Corning had crunched the numbers. He had listened to feedback from the judges. And he soared down what he described as a "ski racing course" with, essentially, no fear.

Alas, it wasn't enough.

"I did (think it was enough)," Corning said. "Cause we talked about it at the top. Me and (U.S. snowboard coaches) Dave Reynolds and Mike Ramirez were kind of, like, looking at it pretty mathematically.

"Before I came here, I told my parents, 'I want to win,'" Corning added. "And that was the whole point. I came out here and rode as hard as I could. I wanted to win this contest. You know, I wanted to put down a good show and I wanted to prove to myself that … I could be up there with those guys. It didn't exactly happen today in the way I would have wanted, but I'll take a second place out of it."

Friday's Burton U.S. Open slopestyle final certainly was a competition that could have gone "either way," as the champion and Burton snowboarder McMorris said afterward. While nursing a sore rib after he dodged Corning's run and was crowned champion for the second straight year, McMorris shed light on what he — and the other top riders — were thinking as they waited for Corning's score to come in.
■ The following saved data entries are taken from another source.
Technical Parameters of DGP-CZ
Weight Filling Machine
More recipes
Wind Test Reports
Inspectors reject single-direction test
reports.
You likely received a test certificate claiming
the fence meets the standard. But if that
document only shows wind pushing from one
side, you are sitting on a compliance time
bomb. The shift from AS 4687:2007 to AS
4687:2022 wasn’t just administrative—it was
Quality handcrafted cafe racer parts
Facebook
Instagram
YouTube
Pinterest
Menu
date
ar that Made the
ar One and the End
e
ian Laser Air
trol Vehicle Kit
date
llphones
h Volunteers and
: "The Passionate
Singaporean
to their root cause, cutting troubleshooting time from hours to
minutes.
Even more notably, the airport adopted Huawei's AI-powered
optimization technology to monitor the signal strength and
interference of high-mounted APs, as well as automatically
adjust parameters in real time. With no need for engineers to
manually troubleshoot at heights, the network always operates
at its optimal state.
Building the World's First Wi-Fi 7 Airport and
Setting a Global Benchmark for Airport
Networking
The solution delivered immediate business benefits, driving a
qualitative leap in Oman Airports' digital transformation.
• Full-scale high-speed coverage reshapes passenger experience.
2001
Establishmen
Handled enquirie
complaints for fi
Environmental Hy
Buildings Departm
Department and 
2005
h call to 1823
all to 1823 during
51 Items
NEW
"It's hard to say, I don't really remember what I was feeling," McMorris said. "I was definitely feeling my rib — it's really hard to breathe in right now. And then, also, (Corning) just put down an awesome run with little to no sketches. It could have went either way, that's just how contests go. I've been on the winning end of that side and the losing end of that side a lot.

"I guess there was — yeah — I don't know really what I thought," McMorris continued. "I was standing talking to (Japanese snowboarder) Yuki (Kadono). He thought maybe (I had done enough to win), and I thought maybe (I hadn't). And then (Corning's score came in) so, all smiles. It's all good.
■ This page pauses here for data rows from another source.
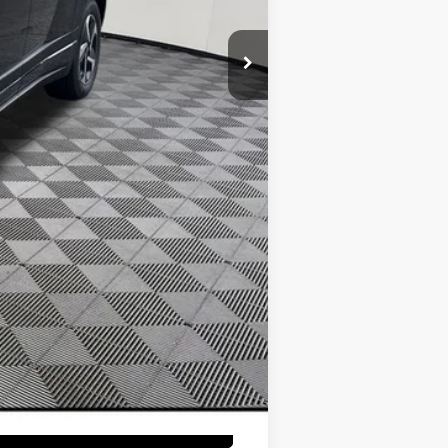
$16,250
$10,000
$3,000
$500
$500
$350
$300
$250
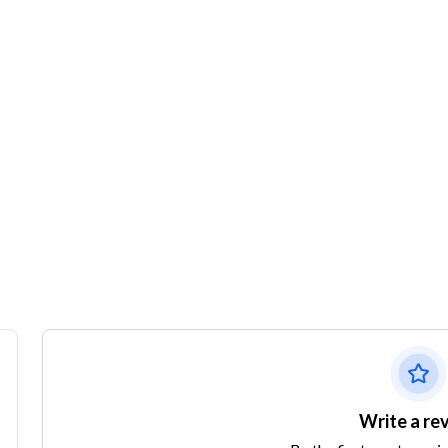
Write a re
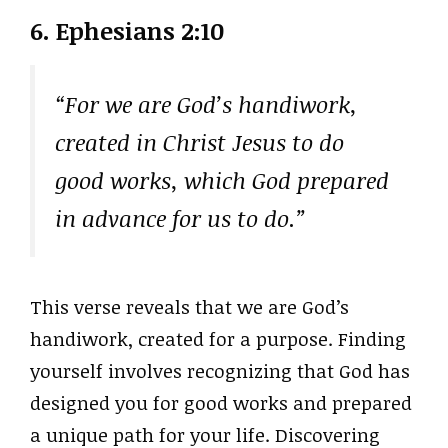
6. Ephesians 2:10
“For we are God’s handiwork,
created in Christ Jesus to do
good works, which God prepared
in advance for us to do.”
This verse reveals that we are God’s
handiwork, created for a purpose. Finding
yourself involves recognizing that God has
designed you for good works and prepared
a unique path for your life. Discovering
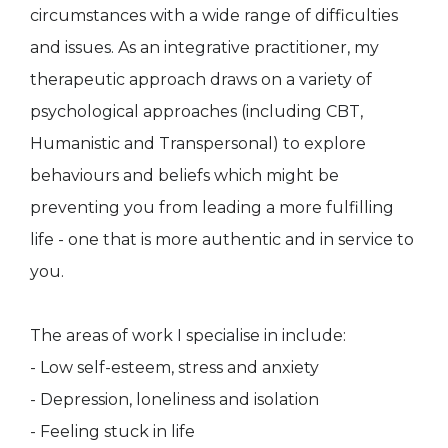
circumstances with a wide range of difficulties
and issues. As an integrative practitioner, my
therapeutic approach draws on a variety of
psychological approaches (including CBT,
Humanistic and Transpersonal) to explore
behaviours and beliefs which might be
preventing you from leading a more fulfilling
life - one that is more authentic and in service to
you.
The areas of work I specialise in include:
- Low self-esteem, stress and anxiety
- Depression, loneliness and isolation
- Feeling stuck in life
"But Chris rode great and everybody pulled it together," McMorris added. "That last run was insane. The leaderboard switched a lot."

Though he was happy and proud of his second-place performance, Corning didn't mince words. Second place will only add fuel to his fire, one that was already burning after he failed to qualify for the Olympic slopestyle finals in Pyeongchang last month. So much so, that he quoted Will Ferrell's character from "Talladega Nights: The Ballad of Ricky Bobby."

"Definitely," Corning said about motivation moving forward. "As the movie saying goes, 'If you're not first, you're last.' So that's a really good motto to live my snowboarding career by, 'cause, it's really true. You know, that's something I've had near and dear to my heart because that's what I want to do. I want to be first. I want to be the best."

As for who was in that Corning cheering section leaning over the VIP area ledge at Vail Mountain's Golden Peak to have their voices heard, it wasn't only his parents and friends. His longtime snowboard sponsor Never Summer, a smaller, family-owned company based out of Denver, was at the Burton-sponsored event in full force as well. Corning was adamant that the support from Never Summer at a Burton event meant the world to him, as he pledged his allegiance moving forward. No matter where his snowboard skills take him.

"The owner of Never Summer, Tim Canaday, it's pretty awesome that he was here because, you know, they have been the structure of my whole entire snowboarding career," Corning said. "They've been through everything. I've been there with them since I was 8 (years old). You know, without them and without some of those guys that have been family friends up there, that kept the stoke of snowboarding in my life — then I wouldn't be here today.

"They've been family, ever since the start," Corning continued. "They've been there and they've stepped up and have been so awesome to me. And the best thing I can do is give back and come to a Burton event and put their name on the podium with them. Just give them a good name. I love them to death and will be with them probably for as long as my snowboard career goes on, just because they are so much like family."